What I Have Seen And Heard
Published: March 20, 2008
The Bishop’s Chair in our Cathedral provides me with a unique perspective on the life of this local Church. As I gaze out on the assembly at the Cathedral of Christ the King on any given day, I can see the individual faces of faith, but I also catch a glimpse of family life here in the Archdiocese of Atlanta. On Palm Sunday, I saw scores of families who came to Mass early to be a part of the “Donkey Procession” that initiated the 9 a.m. Palm Sunday Mass. Little ones with parents in tow came to pet the two donkeys and to carry their palms in procession as the Gospel story of Jesus’ triumphant entry into Jerusalem recalls.
I saw parents grapple with toddlers who seemed restless quite soon after the procession entered the church. A group of our youngsters proclaimed and dramatized the Gospel story of St. Matthew’s Passion from the children’s Lectionary. Johann Sebastian Bach had set that same story to music several centuries before. The narrative has thus known many different renditions.
As our children read the abbreviated text, proud parents (and grandparents) listened once again to the drama that reveals the depth of Christ’s patient and generous love for us. Unlike watching children at a soccer game or school pageant, the story of Christ’s Passion was far more than a play. It is the Church’s recollection of events that transcend all time and remind us of the enduring love that Christ has for us all.

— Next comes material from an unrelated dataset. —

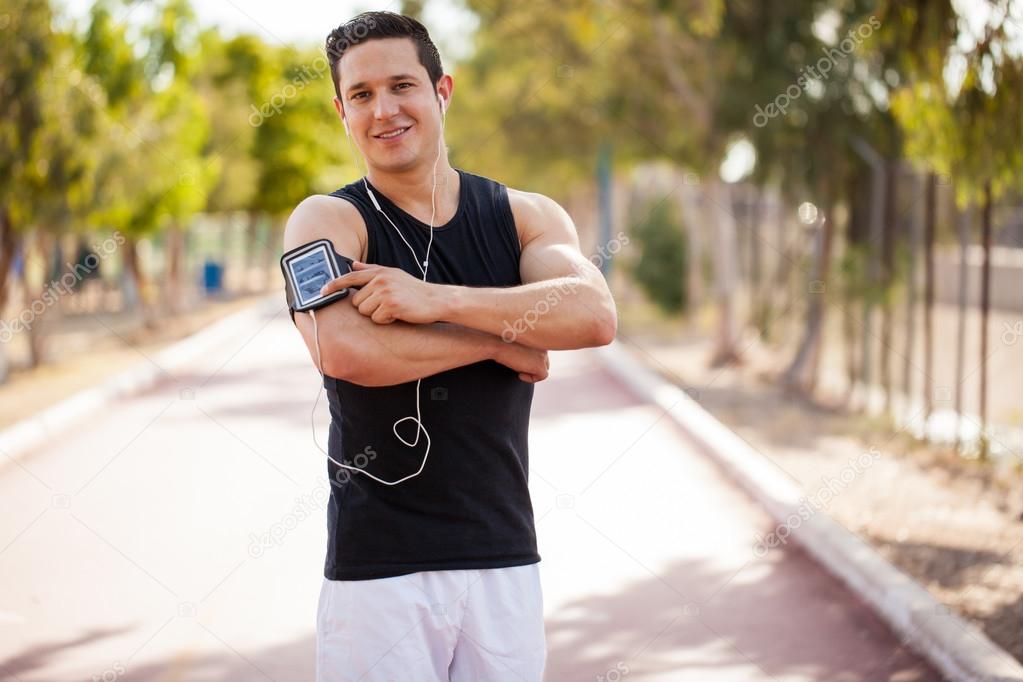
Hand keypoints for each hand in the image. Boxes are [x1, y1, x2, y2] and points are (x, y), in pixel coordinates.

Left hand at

I played peek-a-boo with a toddler whose family sat in the first pew and shared in the proclamation of God’s Word. The little one was alternatively held by mom, dad and big brother. But, above all, the little one was present for an important gathering of his family. He was being introduced into a moment of Faith—even as he was being taught a lesson of patience and deep love. Faith is most often taught in the context of family. While we might all want to believe that a statement from the Holy See or an edict from the Bishop is the way that Catholics learn their Faith, these proclamations while true and important are not the means by which most people come to Faith. We come to believe through the witness of those who have believed before us—parents, relatives, friends, neighbors and fellow parishioners. We come to Faith by having parents carry us to events, hold us, embrace us and encourage us to see through their eyes of Faith the truth of the Mysteries of Jesus Christ.
This week, I will bless oils, wash feet, walk the way of the Cross, ignite a new fire, bathe and anoint new Catholics and, above all, gaze upon the faces of those who hold our Catholic Faith sacred in their lives. Some of these people gather only during Holy Week and Christmas. Some of these people might not consider themselves the best of Catholics. Some of these people have many questions about the Church, but they still come to share in the wonder of this week that we call holy.
The eyes of that toddler who peered over the altar rail still fascinate my heart. He was fortunate to live in a family where Faith is important. He was fortunate enough to have parents and a big brother who love him and love the Lord Jesus. May he grow into a man of Faith—believing and accepting all that our Church teaches about Christ, about life, about God’s Kingdom, about his future responsibilities to live as a charitable and compassionate man.
Happy Easter, my dearest brothers and sisters in Christ. From where I sit at the Bishop’s Chair, you look pretty wonderful and I feel blessed indeed to have that view.